LONDON (AP) -- Smoldering tensions within Britain's ruling Conservative Party have exploded as a prominent minister resigned over the government's plans to cut benefits for the disabled while giving tax breaks for the better off.
Iain Duncan Smith quit late Friday, two days after the cuts were unveiled in a sixth consecutive austerity budget — a plan that has drawn criticism from many members of Prime Minister David Cameron's own party. The work and pensions secretary said he could no longer support policies that he believes are driven more by political ideology than economic necessity.
"I have for some time and rather reluctantly come to believe that the latest changes to benefits to the disabled and the context in which they've been made are a compromise too far," Duncan Smith wrote in his resignation letter.
His decision laid bare escalating tensions within the Conservative Party as Britain prepares for a June 23 referendum on whether to leave the European Union. Duncan Smith, a former party leader nicknamed the "quiet man," is a prominent advocate of leaving the EU, while Cameron supports continued membership.
While Cameron has allowed ministers to follow their own beliefs on the EU issue, he has found it a formidable task to hold his government together as the debate heats up. The Sun newspaper captured the internal warfare with a headline that alluded to the ancient rebellion against Julius Caesar and — punning on Duncan Smith's initials — warned Cameron to beware the "IDS of March."
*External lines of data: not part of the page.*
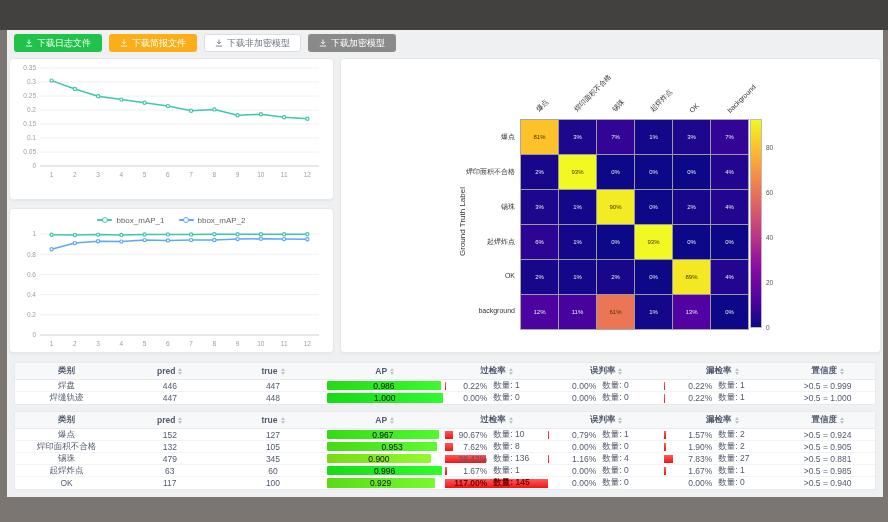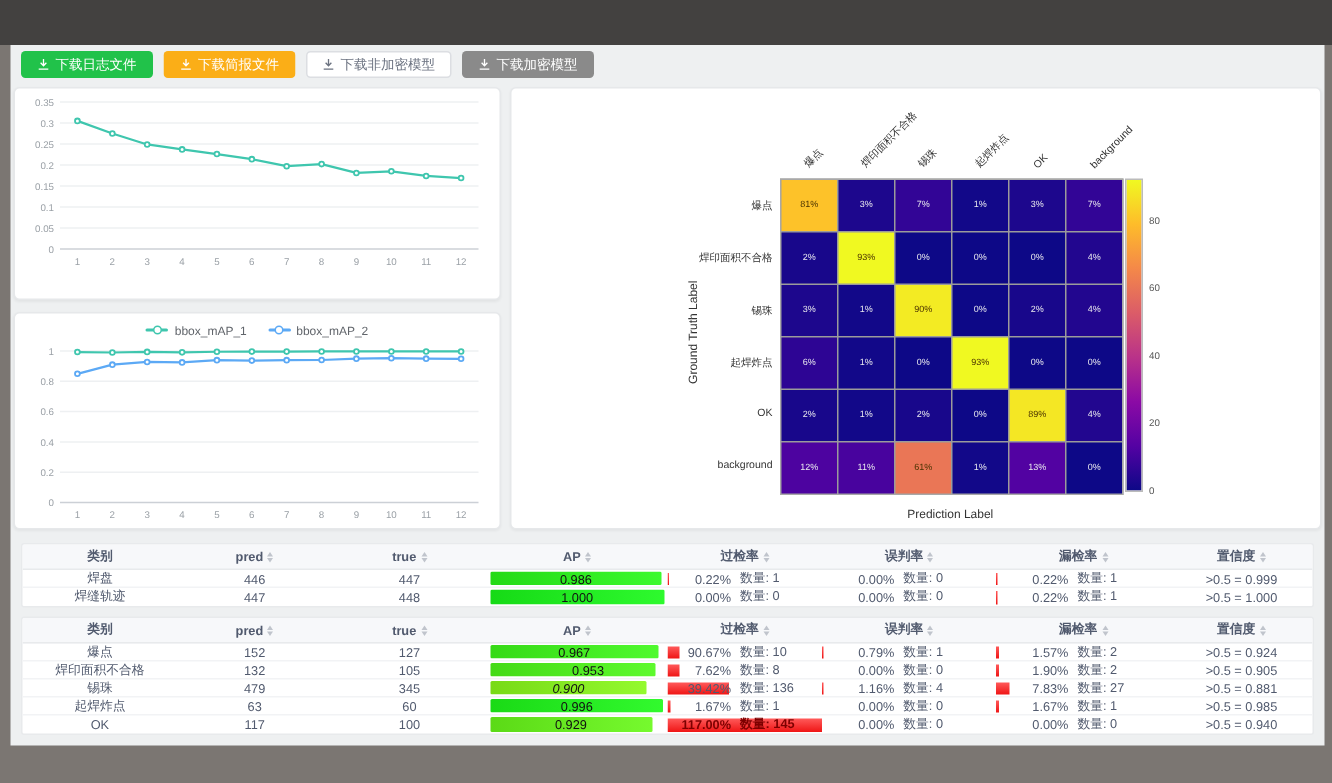--- a/index.html
+++ b/index.html
@@ -223,7 +223,6 @@
         </div>
       </div>
       <div class="card matrix-card" id="matrix-plot">
-        <div class="matrix-xlabel">Prediction Label</div>
         <div class="matrix-ylabel">Ground Truth Label</div>
       <div class="cm-grid">
             <div class="cm-cell" style="background: rgb(253, 194, 41); color: rgb(74, 50, 0);">81%</div>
The resignation followed days of uproar over plans to trim personal independence payments for the disabled — a proposal met with such fury that the government had been promising to rethink it.
In his resignation letter, Duncan Smith said the cuts were "not defensible" in a budget that gave benefits to wealthier taxpayers, and he argued for broader reforms that would "focus resources on those most in need." He has long argued that benefits such fuel subsidies for the elderly should be means tested so they only go to those in need.
Cameron nevertheless argued that Duncan Smith had accepted the changes only days ago.
"In light of this, I am puzzled and disappointed that you have chosen to resign," he wrote in reply to Duncan Smith's letter of resignation.